Effect of Chang'an decoction on ulcerative colitis by regulating T helper 17 cells and regulatory T cellsRab27 in the p53/high mobility group box 1 pathway.

作者信息

Li Zheng, Ting Jin, Xiaojing Wang, Yingqi Wang, Fengbin Liu, Hong M I

机构信息

the First Clinical College, Guangzhou University of Chinese Medicine, Guangzhou 510405, China.

Department of Gastroenterology, the First Affiliated Hospital of Guangzhou University of Chinese Medicine, Guangzhou 510405, China.

出版信息

J Tradit Chin Med. 2025 Oct;45(5):998-1008. doi: 10.19852/j.cnki.jtcm.2025.05.007.

DOI:10.19852/j.cnki.jtcm.2025.05.007
PMID:41015798
原文链接:https://pmc.ncbi.nlm.nih.gov/articles/PMC12453985/
Abstract

OBJECTIVE

To explore the effect of Chang'an decoction (, CAD) of ameliorating the immune imbalances in ulcerative colitis (UC) by regulating Rab27 in the P53/high mobility group box 1 pathway.

METHODS

The functions and important signaling pathways of the Rab27- and UC-related genes were analyzed the use of microarray data from the gene expression omnibus database, gene ontology database, Kyoto encyclopedia of genes and genomes database and gene set enrichment analysis. Dextran sulfate sodium salt-induced colitis mouse model was used to verify the bioinformatics results. Colon length, body weight, and disease activity index were measured. Hematoxylin and eosin staining was applied to validate the histopathology. Tight junction proteins were detected by immunohistochemistry. The proportions of T helper 17 cells (Th17) and regulatory T cells (Treg) in mesenteric lymph nodes were measured flow cytometry. Proinflammatory cytokines like interleukin (IL) 17 (IL-17), IL-21 and IL-22 and anti-inflammatory cytokines like transforming growth factor β and IL-10 in the serum and colon of mice were detected by enzyme-linked immunosorbent assay and quantitative real-time polymerase chain reaction, respectively. The expression levels of high mobility group box 1 (HMGB1), P53 and phospho- P53 (P-P53) in colonic tissues were detected by immunofluorescence and Western blotting.

RESULTS

Bioinformatics analysis revealed that compared with normal tissues, the expression of Rab27 was significantly increased in UC tissues.
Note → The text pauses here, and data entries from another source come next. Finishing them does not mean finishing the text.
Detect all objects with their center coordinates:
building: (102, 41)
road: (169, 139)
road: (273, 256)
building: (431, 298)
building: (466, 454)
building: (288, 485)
Receiver operating characteristic curve showed that Rab27 has the potential to be used as a biomarker for the diagnosis of disease activity. Enrichment analysis showed that UC and Rab27 were mainly associated with small molecule transport, nutrient metabolism, transmembrane transport and the downstream pathway of P53. According to animal experiments, the expression of Rab27 was increased in UC tissues, which aggravated the colonic pathological damage, activated the expression of HMGB1, and also leaded to the imbalance of Th17 and Treg cells. After CAD intervention, Rab27 overexpression, weight loss, colon shortening, and pathological damage were substantial reduced, the expression of tight junction proteins, zona occludens 1 and Occludin were increased. The effect of CAD at high-dose was more obvious. In addition, CAD upgraded the number of Treg cells and the production of TGF-β and IL-10, while decreasing the number of Th17 cells and the expression of inflammatory cytokines (IL-17, IL-21, and IL-22). Moreover, colon inflammation was alleviated by CAD, as indicated by the regulation of HMGB1 and P-P53 expression.

CONCLUSION

The expression of Rab27, HMGB1 and P-P53 could be decreased by CAD, and the balance of Th17 and Treg cells as well as their related cytokines could be regulated by CAD.

摘要

目的

探讨肠安汤(CAD)通过调节P53/高迁移率族蛋白B1(HMGB1)通路中的Rab27改善溃疡性结肠炎(UC)免疫失衡的作用。

方法

利用基因表达综合数据库、基因本体数据库、京都基因与基因组百科全书数据库和基因集富集分析的微阵列数据,分析Rab27和UC相关基因的功能及重要信号通路。采用葡聚糖硫酸钠诱导的结肠炎小鼠模型验证生物信息学结果。测量结肠长度、体重和疾病活动指数。应用苏木精-伊红染色验证组织病理学。通过免疫组织化学检测紧密连接蛋白。采用流式细胞术检测肠系膜淋巴结中辅助性T细胞17(Th17)和调节性T细胞(Treg)的比例。分别采用酶联免疫吸附测定法和定量实时聚合酶链反应检测小鼠血清和结肠中促炎细胞因子如白细胞介素(IL)17(IL-17)、IL-21和IL-22以及抗炎细胞因子如转化生长因子β和IL-10。通过免疫荧光和蛋白质印迹法检测结肠组织中HMGB1、P53和磷酸化P53(P-P53)的表达水平。

结果

生物信息学分析显示,与正常组织相比,UC组织中Rab27的表达显著增加。受试者工作特征曲线显示,Rab27有潜力用作疾病活动诊断的生物标志物。富集分析表明,UC与Rab27主要与小分子转运、营养代谢、跨膜转运以及P53的下游通路相关。动物实验表明,UC组织中Rab27表达增加,加重结肠病理损伤,激活HMGB1表达,还导致Th17和Treg细胞失衡。CAD干预后,Rab27过表达、体重减轻、结肠缩短和病理损伤明显减轻,紧密连接蛋白闭合蛋白1和闭合蛋白的表达增加。高剂量CAD的作用更明显。此外,CAD增加Treg细胞数量以及TGF-β和IL-10的产生,同时减少Th17细胞数量和炎性细胞因子(IL-17、IL-21和IL-22)的表达。而且,CAD可减轻结肠炎症,这通过调节HMGB1和P-P53表达得以体现。

结论

CAD可降低Rab27、HMGB1和P-P53的表达,并调节Th17和Treg细胞及其相关细胞因子的平衡。